= Michael Burke (poet) =

Irish poet

Michael Burke (Mícheál de Búrca or Mícheál de Búrc; c. 1800 – 6 July 1881) was an Irish poet.

==Biography==

Born sometime about 1800 in the townland of Bresk, parish of Kiltullagh, four miles east of Athenry town, Burke was educated at the nearby Dominican College at Esker. In time he became schoolmaster at Esker National School, hence his nickname,The Schoolmaster of Esker. Writing in 2018, Martyn said of him:

Many details of his early life remain unknown. The only man of the name documented in the 1821 census is thirty-two year old Michael Burke, his twenty-six year old wife, Mary, and their two year old daughter, Mary; but Michael is listed as a "Farmer & Labourer" (Mary a "Flax spinner") and resided at "Careenlea, Kiltullagh". Therefore, identifying him with Micheál de Búrc is problematic.

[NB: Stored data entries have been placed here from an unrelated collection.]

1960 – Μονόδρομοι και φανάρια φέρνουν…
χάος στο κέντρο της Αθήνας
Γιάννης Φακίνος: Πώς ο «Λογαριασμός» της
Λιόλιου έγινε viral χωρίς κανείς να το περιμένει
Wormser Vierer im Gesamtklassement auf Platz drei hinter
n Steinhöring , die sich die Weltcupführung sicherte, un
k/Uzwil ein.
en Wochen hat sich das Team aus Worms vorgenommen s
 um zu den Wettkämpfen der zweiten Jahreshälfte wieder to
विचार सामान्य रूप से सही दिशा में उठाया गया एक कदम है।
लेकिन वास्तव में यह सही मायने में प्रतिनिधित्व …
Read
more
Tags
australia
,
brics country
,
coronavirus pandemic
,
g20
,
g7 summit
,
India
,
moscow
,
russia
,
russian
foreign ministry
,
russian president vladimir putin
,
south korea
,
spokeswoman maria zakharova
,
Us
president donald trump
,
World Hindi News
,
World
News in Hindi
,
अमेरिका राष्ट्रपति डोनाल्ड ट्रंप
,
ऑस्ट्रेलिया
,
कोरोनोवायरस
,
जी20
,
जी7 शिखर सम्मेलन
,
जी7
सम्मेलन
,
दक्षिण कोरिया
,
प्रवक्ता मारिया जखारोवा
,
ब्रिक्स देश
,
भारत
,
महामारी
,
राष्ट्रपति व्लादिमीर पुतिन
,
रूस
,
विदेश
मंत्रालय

Known as a good scholar who spoke, read and wrote in Latin, Greek, Irish and English, Burke emigrated to the United States sometime after 1839. Jeremiah O'Donovan Rossa wrote that as of 1853, "He teaches in the [Roman Catholic] Orphan Asylum in Brooklyn .. is both a scholar and poet, and composes in the Irish language". Burke died at his home in Brooklyn in 1881.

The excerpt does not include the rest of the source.